Saul ‘Canelo’ Alvarez Vs. Sergey Kovalev Preview: Alvarez Moves To 175 Lbs To Take On Hard-Punching Kovalev
Saul “Canelo” Alvarez will fight in the 175-pound weight class for the first time on Saturday night in Las Vegas, when he challenges hard-punching World Boxing Organization light heavyweight champ Sergey “Krusher” Kovalev. The 36-year-old Russian has 29 knockouts in his 34 victories, and has fought at light heavy for his entire boxing career. Alvarez will jump two weight classes for the fight, and most experts are predicting a win for the younger Mexican, as ESPN reports.
Of the dozen boxing commentators surveyed by ESPN, only two predicted that Kovalev would prevail over the much smaller 29-year-old Mexican fighter.
Alvarez comes into Saturday’s showdown at the MGM Grand in Las Vegas with only one loss and two draws in a 55-fight career. That lone loss came against Floyd Mayweather Jr. back on September 14, 2013. Kovalev’s three losses have all come over a seven-fight span in the last three years.
The Russian was defeated twice by Andre Ward, first by unanimous decision, and then by technical knockout, in 2016 and 2017, respectively. Just three fights and 15 months ago, Kovalev was knocked out in the seventh round by Colombian Eleider Alvarez, losing the light heavyweight crown.
Kovalev won the title back in a rematch in February of this year, taking a unanimous decision over the Colombian.
ESPN commentator and former welterweight title holder Timothy Bradley expects the “finesse” of Alvarez to prevail over the larger, harder-hitting Kovalev.
“It’s no joke moving up two weight classes,” Bradley said in an ESPN interview. “But I’ve always said, when you have a more creative guy against someone who can punch, finesse will beat a puncher.”
Another ESPN boxing expert, Dan Rafael, said that a younger version of Kovalev would have defeated Alvarez “handily.” But not today’s version.
“Given where each man is in his career, it’s hard to pick against the younger, much fresher Canelo, who hand-picked Kovalev to fight,” Rafael noted. “I like Canelo to wear Kovalev down and stop him late.”
A possible distraction for Alvarez could prove to be his ongoing feud with his own promoter, former seven-division champion Oscar De La Hoya.
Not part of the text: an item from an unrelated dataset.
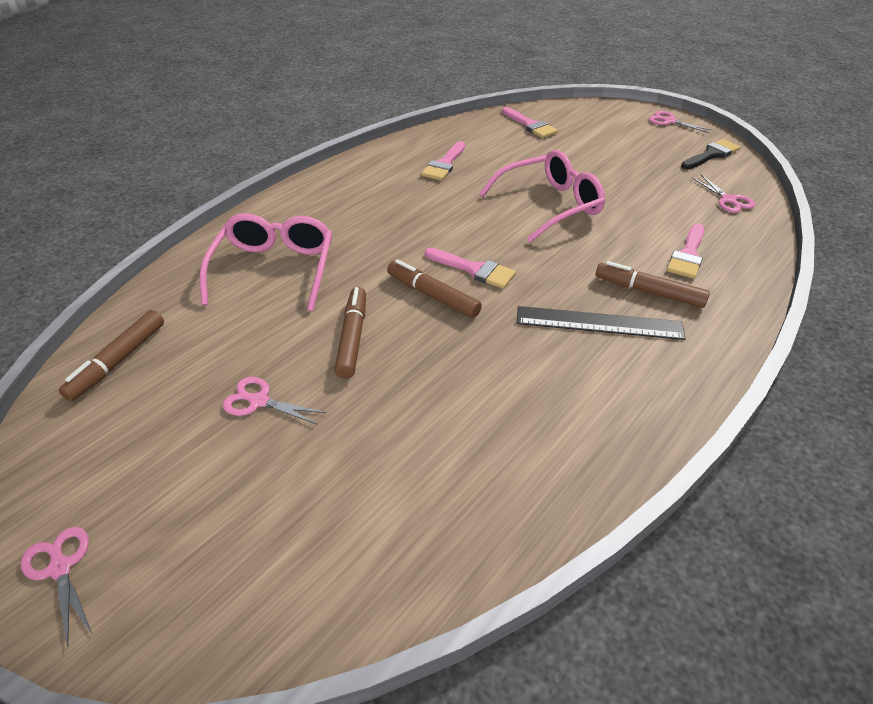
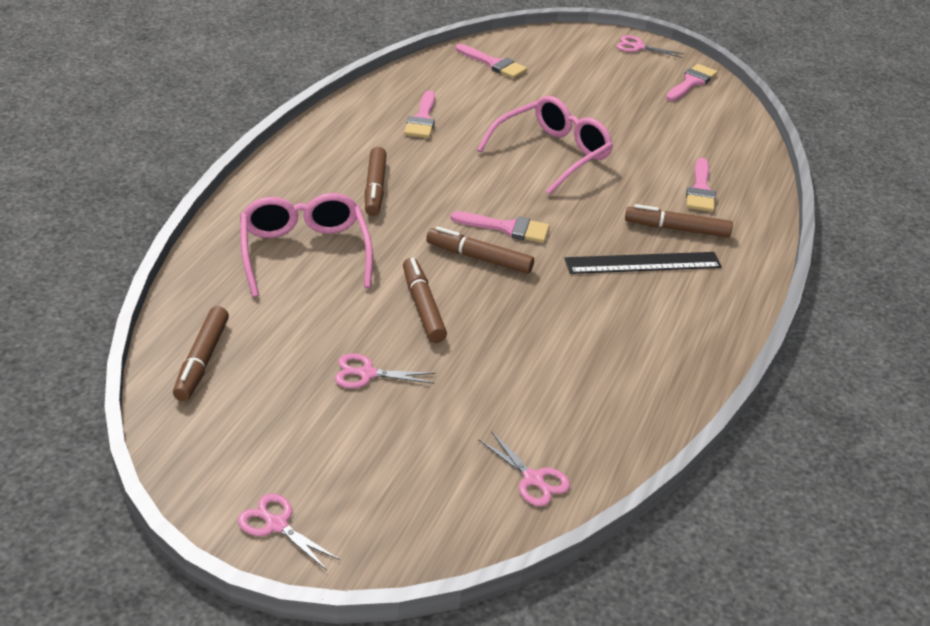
camera: 20 degrees left, 5 degrees down
(370, 218) = (375, 188): none -> brown marker
(711, 154) = (691, 82): black brush -> pink brush
(728, 200) = (721, 130): pink scissors -> pink scissors (533, 479)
According to SB Nation, Alvarez has felt slighted by De La Hoya for about two years, complaining that De La Hoya’s Golden Boy Promotions moved too slowly to negotiate new fight deals for him, and even botched deals that eventually fell through.
Last year, Alvarez signed an unprecedented five-year, 11-fight contract with the DAZN sports streaming service, giving the online network exclusive rights to his fights — in exchange for a whopping $365 million paycheck.
De La Hoya did not show up to the press conference announcing the historic contract.